DATASET RECORDS |
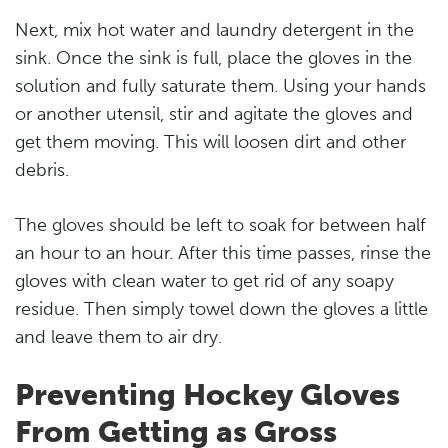
Next, mix hot water and laundry detergent in the
sink. Once the sink is full, place the gloves in the
solution and fully saturate them. Using your hands
or another utensil, stir and agitate the gloves and
get them moving. This will loosen dirt and other
debris.
The gloves should be left to soak for between half
an hour to an hour. After this time passes, rinse the
gloves with clean water to get rid of any soapy
residue. Then simply towel down the gloves a little
and leave them to air dry.
Preventing Hockey Gloves
From Getting as Gross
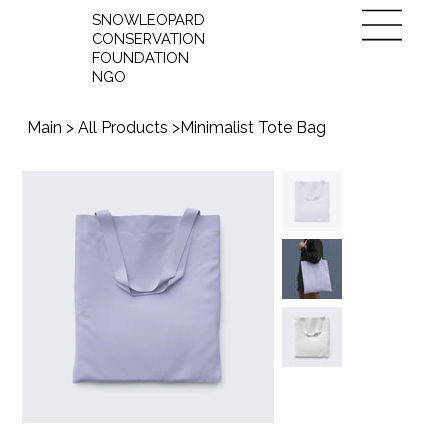
SNOWLEOPARD
CONSERVATION
FOUNDATION
NGO
Main
>
All Products
>
Minimalist Tote Bag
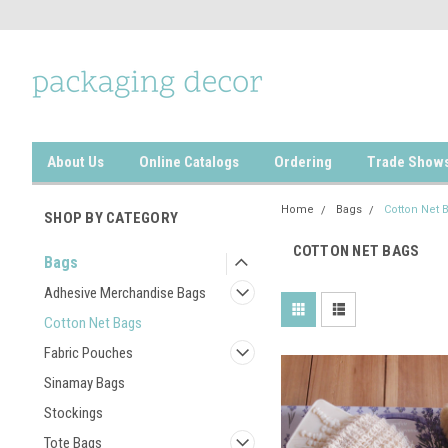
About Us
Online Catalogs
Ordering
Trade Show
Home
Bags
Cotton Net 
SHOP BY CATEGORY
COTTON NET BAGS
Bags
Adhesive Merchandise Bags
Cotton Net Bags
Fabric Pouches
Sinamay Bags
Stockings
Tote Bags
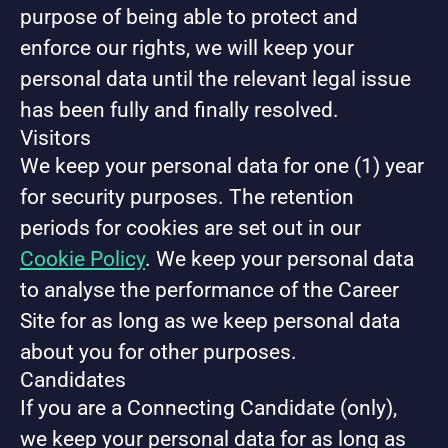
purpose of being able to protect and
enforce our rights, we will keep your
personal data until the relevant legal issue
has been fully and finally resolved.
Visitors
We keep your personal data for one (1) year
for security purposes. The retention
periods for cookies are set out in our
Cookie Policy
. We keep your personal data
to analyse the performance of the Career
Site for as long as we keep personal data
about you for other purposes.
Candidates
If you are a Connecting Candidate (only),
we keep your personal data for as long as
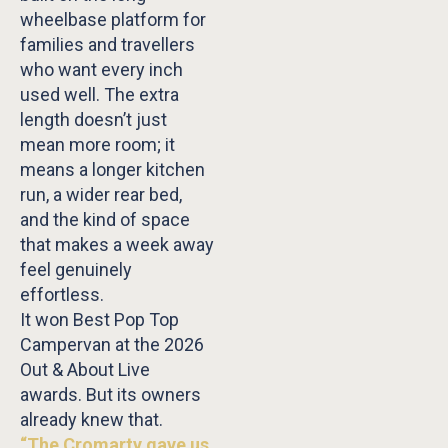
wheelbase platform for
families and travellers
who want every inch
used well. The extra
length doesn’t just
mean more room; it
means a longer kitchen
run, a wider rear bed,
and the kind of space
that makes a week away
feel genuinely
effortless.
It won Best Pop Top
Campervan at the 2026
Out & About Live
awards. But its owners
already knew that.
“The Cromarty gave us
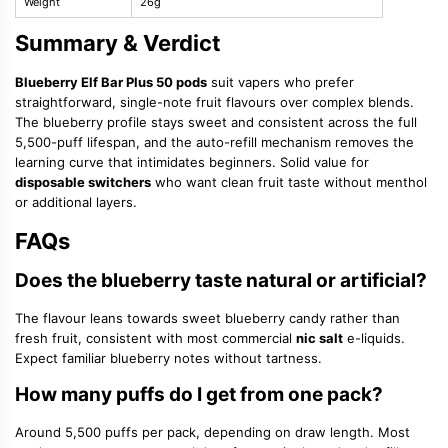
Weight
26g
Summary & Verdict
Blueberry Elf Bar Plus 50 pods
suit vapers who prefer
straightforward, single-note fruit flavours over complex blends.
The blueberry profile stays sweet and consistent across the full
5,500-puff lifespan, and the auto-refill mechanism removes the
learning curve that intimidates beginners. Solid value for
disposable switchers
who want clean fruit taste without menthol
or additional layers.
FAQs
Does the blueberry taste natural or artificial?
The flavour leans towards sweet blueberry candy rather than
fresh fruit, consistent with most commercial
nic salt
e-liquids.
Expect familiar blueberry notes without tartness.
How many puffs do I get from one pack?
Around 5,500 puffs per pack, depending on draw length. Most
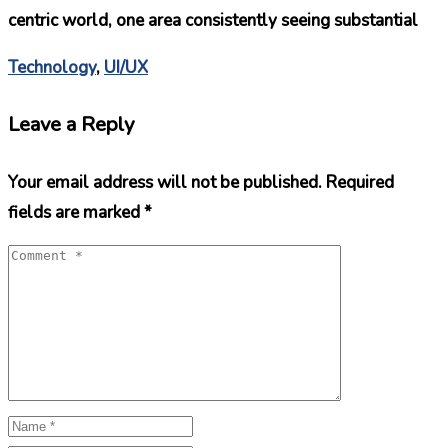
centric world, one area consistently seeing substantial
Technology
,
UI/UX
Leave a Reply
Your email address will not be published.
Required
fields are marked
*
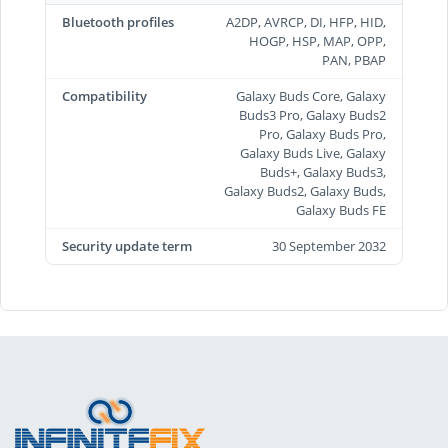
Bluetooth profiles
A2DP, AVRCP, DI, HFP, HID,
HOGP, HSP, MAP, OPP,
PAN, PBAP
Compatibility
Galaxy Buds Core, Galaxy
Buds3 Pro, Galaxy Buds2
Pro, Galaxy Buds Pro,
Galaxy Buds Live, Galaxy
Buds+, Galaxy Buds3,
Galaxy Buds2, Galaxy Buds,
Galaxy Buds FE
Security update term
30 September 2032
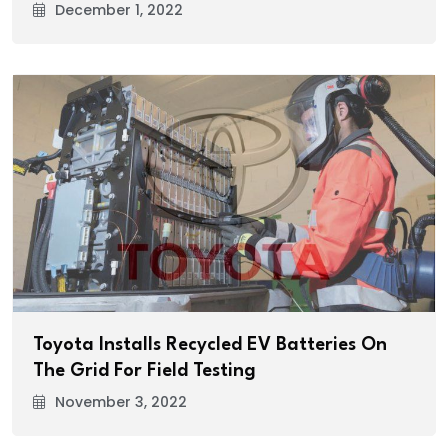
December 1, 2022
Toyota Installs Recycled EV Batteries On
The Grid For Field Testing
November 3, 2022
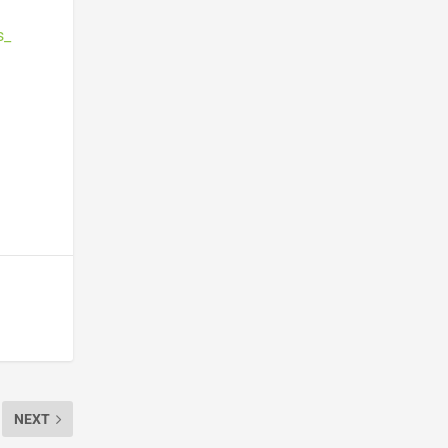
s_
NEXT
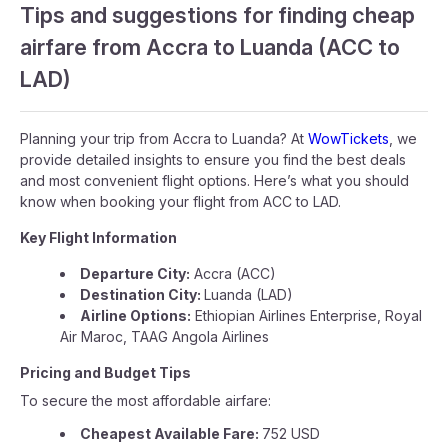
Tips and suggestions for finding cheap
airfare from Accra to Luanda (ACC to
LAD)
Planning your trip from Accra to Luanda? At
WowTickets
, we
provide detailed insights to ensure you find the best deals
and most convenient flight options. Here’s what you should
know when booking your flight from ACC to LAD.
Key Flight Information
Departure City:
Accra (ACC)
Destination City:
Luanda (LAD)
Airline Options:
Ethiopian Airlines Enterprise, Royal
Air Maroc, TAAG Angola Airlines
Pricing and Budget Tips
To secure the most affordable airfare:
Cheapest Available Fare:
752 USD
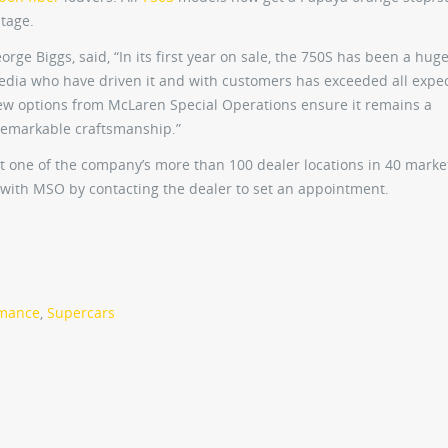
itage.
rge Biggs, said, “In its first year on sale, the 750S has been a hug
media who have driven it and with customers has exceeded all expec
w options from McLaren Special Operations ensure it remains a
 remarkable craftsmanship.”
 one of the company’s more than 100 dealer locations in 40 marke
ar with MSO by contacting the dealer to set an appointment.
rmance
,
Supercars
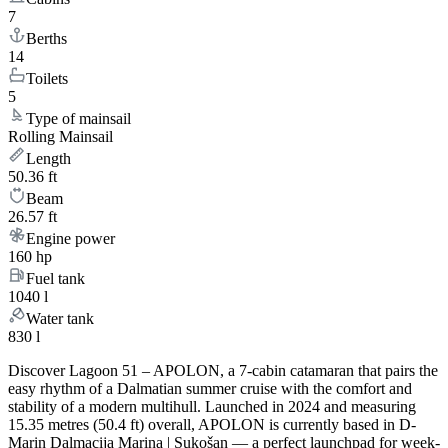
7
Berths
14
Toilets
5
Type of mainsail
Rolling Mainsail
Length
50.36 ft
Beam
26.57 ft
Engine power
160 hp
Fuel tank
1040 l
Water tank
830 l
Discover Lagoon 51 – APOLON, a 7-cabin catamaran that pairs the
easy rhythm of a Dalmatian summer cruise with the comfort and
stability of a modern multihull. Launched in 2024 and measuring
15.35 metres (50.4 ft) overall, APOLON is currently based in D-
Marin Dalmacija Marina | Sukošan — a perfect launchpad for week-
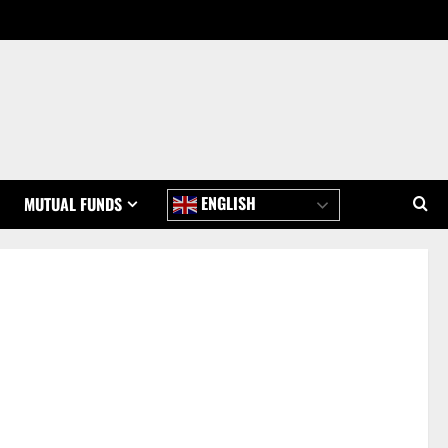
ENGLISH
MUTUAL FUNDS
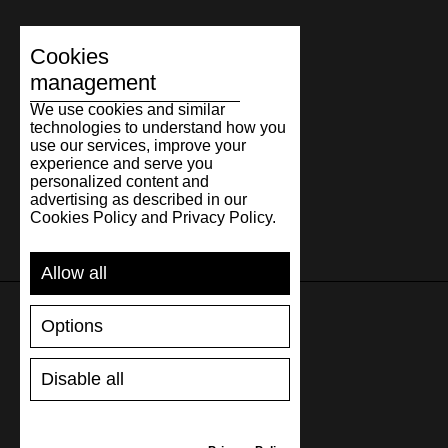
Cookies
management
We use cookies and similar
technologies to understand how you
use our services, improve your
experience and serve you
personalized content and
advertising as described in our
Cookies Policy and Privacy Policy.
Allow all
Options
SUPPORT
Disable all
SHIPPING AND PAYMENT
RETURNS/REFUNDS
SIZE GUIDE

WHAT THIS TASK INVOLVES |
Leave out the pictures and set down all of the data exactly.

FINISHED EXERCISE |
Next, mix hot water and laundry detergent in the
sink. Once the sink is full, place the gloves in the
solution and fully saturate them. Using your hands
or another utensil, stir and agitate the gloves and
get them moving. This will loosen dirt and other
debris.
The gloves should be left to soak for between half
an hour to an hour. After this time passes, rinse the
gloves with clean water to get rid of any soapy
residue. Then simply towel down the gloves a little
and leave them to air dry.
Preventing Hockey Gloves
From Getting as Gross
SNOWLEOPARD
CONSERVATION
FOUNDATION
NGO
Main
>
All Products
>
Minimalist Tote Bag
About Us
Online Catalogs
Ordering
Trade Show
Home
Bags
Cotton Net 
SHOP BY CATEGORY
COTTON NET BAGS
Bags
Adhesive Merchandise Bags
Cotton Net Bags
Fabric Pouches
Sinamay Bags
Stockings
Tote Bags
purpose of being able to protect and
enforce our rights, we will keep your
personal data until the relevant legal issue
has been fully and finally resolved.
Visitors
We keep your personal data for one (1) year
for security purposes. The retention
periods for cookies are set out in our
Cookie Policy
. We keep your personal data
to analyse the performance of the Career
Site for as long as we keep personal data
about you for other purposes.
Candidates
If you are a Connecting Candidate (only),
we keep your personal data for as long as
wheelbase platform for
families and travellers
who want every inch
used well. The extra
length doesn’t just
mean more room; it
means a longer kitchen
run, a wider rear bed,
and the kind of space
that makes a week away
feel genuinely
effortless.
It won Best Pop Top
Campervan at the 2026
Out & About Live
awards. But its owners
already knew that.
“The Cromarty gave us
Weight
26g
Summary & Verdict
Blueberry Elf Bar Plus 50 pods
suit vapers who prefer
straightforward, single-note fruit flavours over complex blends.
The blueberry profile stays sweet and consistent across the full
5,500-puff lifespan, and the auto-refill mechanism removes the
learning curve that intimidates beginners. Solid value for
disposable switchers
who want clean fruit taste without menthol
or additional layers.
FAQs
Does the blueberry taste natural or artificial?
The flavour leans towards sweet blueberry candy rather than
fresh fruit, consistent with most commercial
nic salt
e-liquids.
Expect familiar blueberry notes without tartness.
How many puffs do I get from one pack?
Around 5,500 puffs per pack, depending on draw length. Most
centric world, one area consistently seeing substantial
Technology
,
UI/UX
Leave a Reply
Your email address will not be published.
Required
fields are marked
*
Bluetooth profiles
A2DP, AVRCP, DI, HFP, HID,
HOGP, HSP, MAP, OPP,
PAN, PBAP
Compatibility
Galaxy Buds Core, Galaxy
Buds3 Pro, Galaxy Buds2
Pro, Galaxy Buds Pro,
Galaxy Buds Live, Galaxy
Buds+, Galaxy Buds3,
Galaxy Buds2, Galaxy Buds,
Galaxy Buds FE
Security update term
30 September 2032
December 1, 2022
Toyota Installs Recycled EV Batteries On
The Grid For Field Testing
November 3, 2022
s_
NEXT
Tips and suggestions for finding cheap
airfare from Accra to Luanda (ACC to
LAD)
Planning your trip from Accra to Luanda? At
WowTickets
, we
provide detailed insights to ensure you find the best deals
and most convenient flight options. Here’s what you should
know when booking your flight from ACC to LAD.
Key Flight Information
Departure City:
Accra (ACC)
Destination City:
Luanda (LAD)
Airline Options:
Ethiopian Airlines Enterprise, Royal
Air Maroc, TAAG Angola Airlines
Pricing and Budget Tips
To secure the most affordable airfare:
Cheapest Available Fare:
752 USD
itage.
rge Biggs, said, “In its first year on sale, the 750S has been a hug
media who have driven it and with customers has exceeded all expec
w options from McLaren Special Operations ensure it remains a
 remarkable craftsmanship.”
 one of the company’s more than 100 dealer locations in 40 marke
ar with MSO by contacting the dealer to set an appointment.
rmance
,
Supercars
7
Berths
14
Toilets
5
Type of mainsail
Rolling Mainsail
Length
50.36 ft
Beam
26.57 ft
Engine power
160 hp
Fuel tank
1040 l
Water tank
830 l
Discover Lagoon 51 – APOLON, a 7-cabin catamaran that pairs the
easy rhythm of a Dalmatian summer cruise with the comfort and
stability of a modern multihull. Launched in 2024 and measuring
15.35 metres (50.4 ft) overall, APOLON is currently based in D-
Marin Dalmacija Marina | Sukošan — a perfect launchpad for week-
ENGLISH
MUTUAL FUNDS
Cookies
management
We use cookies and similar
technologies to understand how you
use our services, improve your
experience and serve you
personalized content and
advertising as described in our
Cookies Policy and Privacy Policy.
Allow all
Options
SUPPORT
Disable all
SHIPPING AND PAYMENT
RETURNS/REFUNDS
SIZE GUIDE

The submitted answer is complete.